Ein Schritt zurück

Anstatt Gesetze über Meinungsfreiheit an EU-Standards anzupassen, will die Türkei die Vorschriften verschärfen

ISTANBUL taz ■ Für Journalisten, Schriftsteller und Menschrechtler drohen sich in der Türkei die Bedingungen noch weiter zu verschlechtern. Am Montagabend scheiterte ein Versuch von Mesut Yilmaz, dem Juniorpartner in der türkischen Koalitionsregierung, eine bevorstehende Novellierung diverser Strafrechtsparagraphen zur Meinungsfreiheit noch einmal zu verschieben, um die massive Kritik an dem vorliegenden Reformpaket zu berücksichtigen. Vor allem Devlet Bahceli, Chef der ultrarechten MHP, will von den Einwänden liberaler Juristen und Kritikern aus den Reihen der EU nichts hören. So wird wahrscheinlich noch Ende dieser Woche ein Gesetzespaket im Parlament eingebracht, durch das die Strafrechtsparagraphen 132, 156 und diverse Artikel des Antiterrorgesetzes in einer Weise reformiert werden, die die Meinungsfreiheit noch weiter einschränkt statt bestehende Restriktionen abzuschaffen. In der Vergangenheit waren gerade auf der Basis dieser Vorschriften zahlreiche Publizisten und Menschenrechtler verurteilt wurden.

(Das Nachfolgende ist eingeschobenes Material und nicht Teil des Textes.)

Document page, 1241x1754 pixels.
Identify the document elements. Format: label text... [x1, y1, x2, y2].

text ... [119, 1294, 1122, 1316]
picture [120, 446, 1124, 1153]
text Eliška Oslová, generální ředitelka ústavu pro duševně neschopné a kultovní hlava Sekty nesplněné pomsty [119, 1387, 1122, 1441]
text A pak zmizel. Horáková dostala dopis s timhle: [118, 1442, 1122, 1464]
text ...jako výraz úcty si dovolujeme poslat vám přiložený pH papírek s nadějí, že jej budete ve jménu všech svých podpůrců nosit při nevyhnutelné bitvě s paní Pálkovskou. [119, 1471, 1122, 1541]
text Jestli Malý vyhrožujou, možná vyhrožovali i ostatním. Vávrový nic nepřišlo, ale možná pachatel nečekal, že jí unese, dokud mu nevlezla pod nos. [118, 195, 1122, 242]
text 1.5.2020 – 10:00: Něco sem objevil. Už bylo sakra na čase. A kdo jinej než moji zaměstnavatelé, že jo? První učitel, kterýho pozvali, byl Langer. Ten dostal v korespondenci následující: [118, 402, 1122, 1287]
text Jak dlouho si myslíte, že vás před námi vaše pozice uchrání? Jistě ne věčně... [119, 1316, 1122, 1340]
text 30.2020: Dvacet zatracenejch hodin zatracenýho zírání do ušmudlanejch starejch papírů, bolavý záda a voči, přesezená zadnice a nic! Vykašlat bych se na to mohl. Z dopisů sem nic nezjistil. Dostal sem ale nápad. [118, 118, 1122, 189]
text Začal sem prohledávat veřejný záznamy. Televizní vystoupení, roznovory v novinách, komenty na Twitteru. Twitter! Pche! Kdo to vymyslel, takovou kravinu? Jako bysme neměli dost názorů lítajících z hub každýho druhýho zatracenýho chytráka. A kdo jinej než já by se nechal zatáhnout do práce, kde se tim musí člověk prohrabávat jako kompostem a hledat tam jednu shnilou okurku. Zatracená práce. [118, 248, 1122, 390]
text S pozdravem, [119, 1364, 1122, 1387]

Seit Jahren werden die fraglichen Paragraphen massiv kritisiert, weil damit alle Kritiker der staatlichen Kurdenpolitik und vermeintliche oder tatsächliche Islamisten mundtot gemacht wurden. Mit einer Änderung der Verfassung im letzten Herbst sollten nun die Voraussetzungen geschaffen werden, die türkischen Gesetze dem EU-Standard und den Kopenhagener Kriterien anzupassen. Nachdem jetzt die Entwürfe für die Neufassung der strittigen Gesetze vorliegen, stellen Juristen, Journalisten und die Vertreter der EU-Kommission entsetzt fest, dass die Neufassung „schlimmer ist als die bestehenden Gesetze“.

Schon die Möglichkeit, den gesellschaftlichen Frieden zu stören, kann mit drei Jahren Knast bestraft werden. Auch wer sich lediglich über einen Polizisten beschwert, droht wegen Verunglimpfung der Sicherheitsorgane gleich für mehrere Jahre hinter Gittern zu verschwinden.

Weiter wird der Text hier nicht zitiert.